Watching an aeroplane through a window

[bill nye scienceguy!]

As I was sitting at work the other day productively watching an aeroplane fly across the window I started to think of this problem.

If I measure the time it takes for the image of the plane to track across a known distance on the window I can quickly calculate a speed at which the image is travelling. Assuming I know the distance of the plane, how can I extrapolate its absolute velocity?

Is it as simple as using similar triangles to estimate the absolute distance that the plane has traveled in the measured time and calculating from that or do I need to get reference frames involved?

Obviously this approach assumes I can accurately estimate how far away a plane is...

 

[Borek]

Triangles should be enough.

 

[Hassan2]

If the flight direction is not parallel with the window, things may go a little more complicated.

 

[bill nye scienceguy!]

I was assuming that the travel was parallel to the window, in which case my triangles method is good enough.

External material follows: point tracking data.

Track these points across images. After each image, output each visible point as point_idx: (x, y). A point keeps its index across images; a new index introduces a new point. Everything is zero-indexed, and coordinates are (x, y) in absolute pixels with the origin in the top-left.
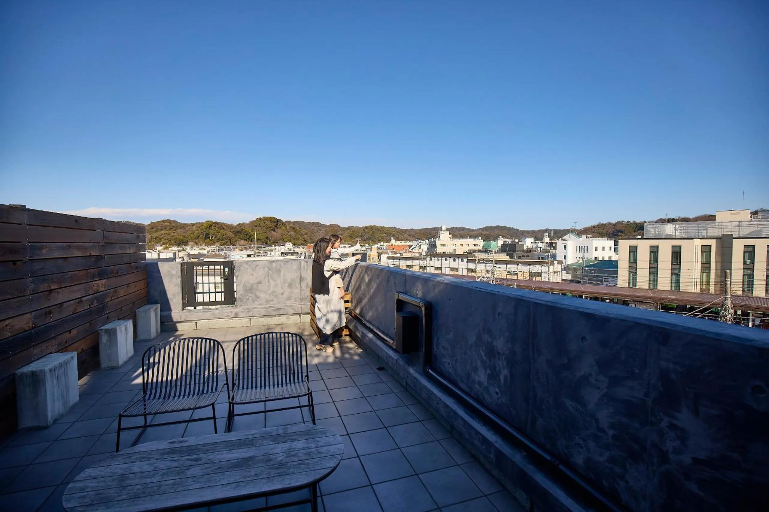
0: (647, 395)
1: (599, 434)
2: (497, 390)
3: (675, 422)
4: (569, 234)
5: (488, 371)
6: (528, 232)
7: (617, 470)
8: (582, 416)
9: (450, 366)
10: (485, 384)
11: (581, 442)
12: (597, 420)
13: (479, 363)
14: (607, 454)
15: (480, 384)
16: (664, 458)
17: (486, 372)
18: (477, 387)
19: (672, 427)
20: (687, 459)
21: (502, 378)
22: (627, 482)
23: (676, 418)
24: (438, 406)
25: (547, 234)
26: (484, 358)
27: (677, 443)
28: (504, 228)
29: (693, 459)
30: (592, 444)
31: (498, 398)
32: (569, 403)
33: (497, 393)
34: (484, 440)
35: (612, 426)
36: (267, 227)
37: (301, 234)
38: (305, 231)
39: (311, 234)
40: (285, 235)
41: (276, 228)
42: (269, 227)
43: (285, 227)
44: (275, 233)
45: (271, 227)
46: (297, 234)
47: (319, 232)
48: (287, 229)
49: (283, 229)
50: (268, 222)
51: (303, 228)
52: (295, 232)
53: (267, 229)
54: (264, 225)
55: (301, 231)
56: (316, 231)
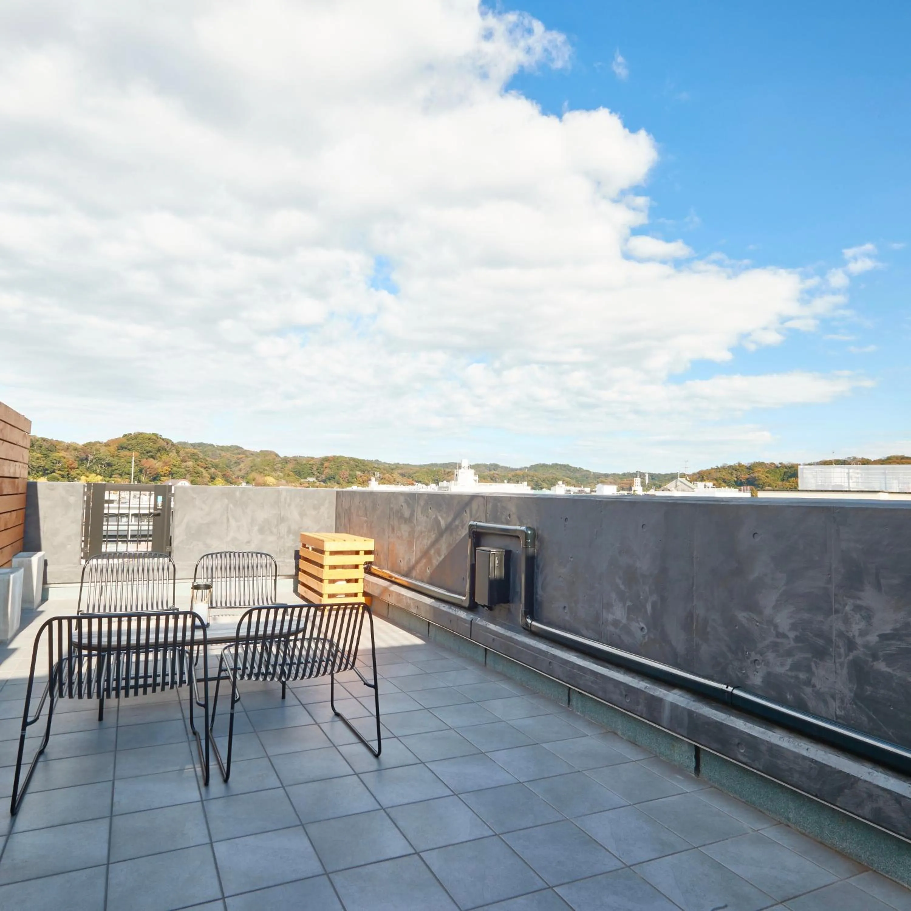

If it were going into or away from the window, how would I go about it? I used to be pretty hot at transforming between different coordinate systems in 2d solid mechanics but dynamics was never my strong suit.

 

[Borek]

Still a triangle, just you will need two distances - one for each side of the window.

 

[Hassan2]

If you have the following data:

W: window width,
h: the distance from the viewer to the window,
β: the angle between the flight direction and the window ( positive angle when it is getting away from and negative when its coming toward the window)

t: the measured time
L: the distance from the viewer to the plane when it first appears in the window frame,

then for the speed v, you would come up with the following expression:

v=$\frac{4hWL}{t\sqrt{W^{2}+4h^{2}}}$$\frac{1}{4hcosβ-Wsinβ}$

It can be seen that for some large angles, v becomes infinite. This is because the plane doesn't disappear from the one sides of the window.